Erano tutti insieme nella stessa foto. Abbracciati, stavano sorridendo davanti alla fotocamera che aveva immortalato quello che per Noah era il Team Alpha. Erano giovani, rasati e in divisa, ma perfettamente riconoscibili. Si interrompeva, tuttavia, nel lato destro, proprio accanto ad un giovane Kevin, abbracciato a qualcuno, dalla quale si poteva intravedere solo un braccio. Erano di più? Un po' sbiadita e giallognola, la foto rappresentava quello che il ragazzo non aveva trovato in nessun archivio durante le sue ricerche. Aveva letto che erano stati parte del Team Alpha – Nicholas prima dell'infortunio, Trevor prima del trasferimento all'attuale Team Charlie e Kevin prima del suo ritiro – ma il motivo per il quale fossero diventati dei bersagli era un mistero. C'era qualcosa che davvero il Navy SEAL aveva nascosto? Qualcosa di cui anche Dave e quegli uomini erano all'oscuro? Altro che caso semplice per due persone; qualcosa puzzava e se anche il soldato aveva avuto a che fare con quel team significava che lui, così come Gregory e Sully, potevano essere dei potenziali bersagli di questo Y. Possibile? Non poteva essere un caso. O stava eliminando un team per poi passare ad un altro? Ma questo sarebbe stato troppo scontato; troppo banale per poter arrivare ad una conclusione. Un'organizzazione tale non avrebbe mai e poi mai potuto eliminare ogni fottuto Navy SEAL presente sulla faccia della Terra. Troppe ipotesi non concrete; la sua mente si stava attivando come un programma e stava analizzando le infinite possibilità a disposizione. Il destino di un programmatore, vivere la vita come se fosse una linea di codice. Il piede batteva repentino contro il pavimento, gli occhi che guizzavano su quell'immagine, l'unica appesa sul muro che raffigurasse l'intero team. Avrebbe potuto continuare all'infinito, stare lì immobile a dare libero sfogo alla sua capacità di calcolo intellettuale, tuttavia saltò sul posto quando udì dei tonfi prepotenti provenire dalla porta della suite.
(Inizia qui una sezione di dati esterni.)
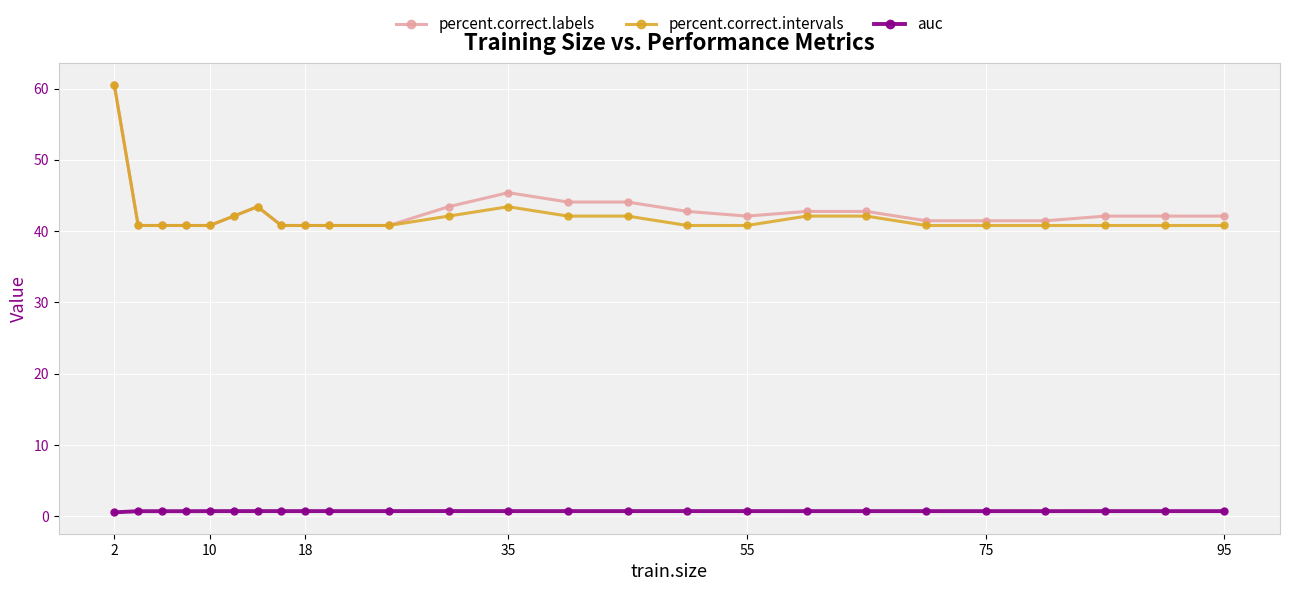

How many distinct data groups are displayed?

3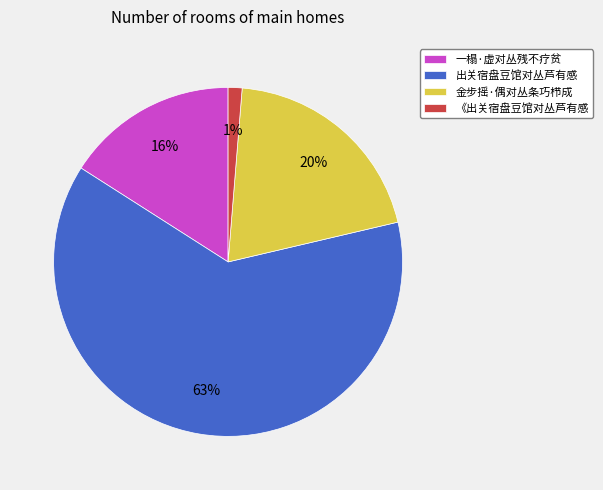

What is the majority slice?

出关宿盘豆馆对丛芦有感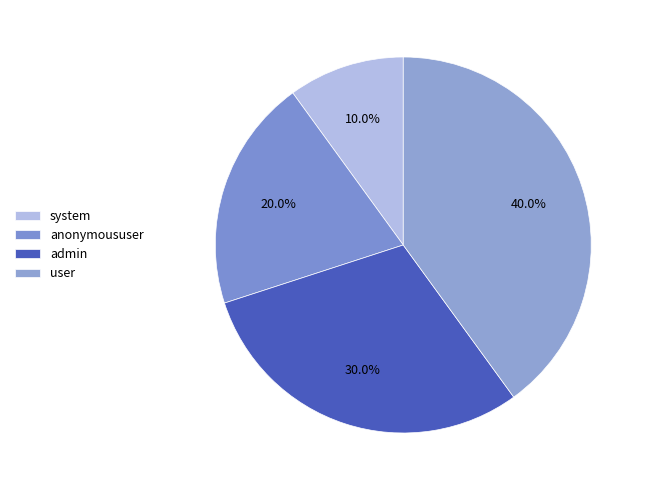

True or false: admin accounts for 24% of the total.

False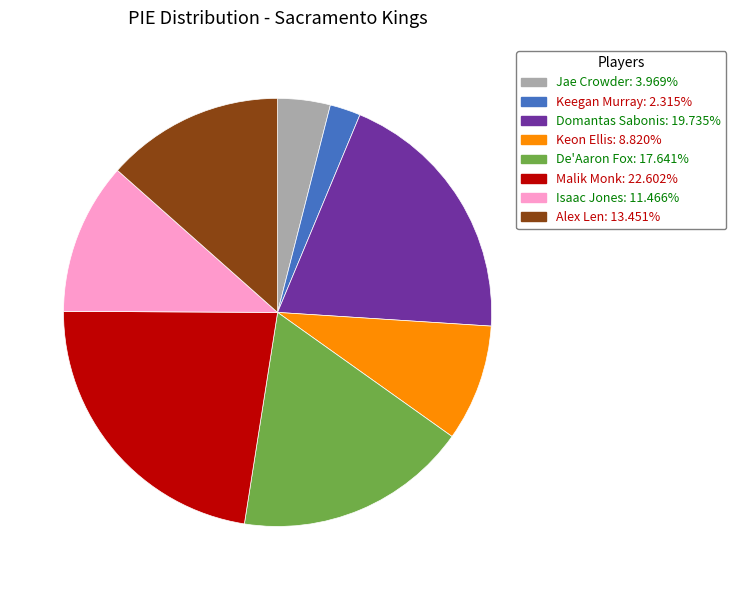

Does Keegan Murray: 2.315% account for over 50% of the chart?

No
Qualcuno la buttò giù come se fosse fatta di cartongesso. Voci rimpiazzarono il silenzio tombale; erano americane, non in lingua spagnola. A meno che il servizio in camera non avesse studiato l'americano e non si fosse allenato assiduamente per poter forzare una porta quando i loro clienti si rifiutavano di uscire, non c'era nulla che avesse potuto dire a Noah di non darsi una mossa. Posò frettolosamente dentro lo zaino anche quella foto, e si appostò all'uscio per sbirciare.
Due uomini vestiti di nero, dai volti scoperti, stavano perlustrando la stanza.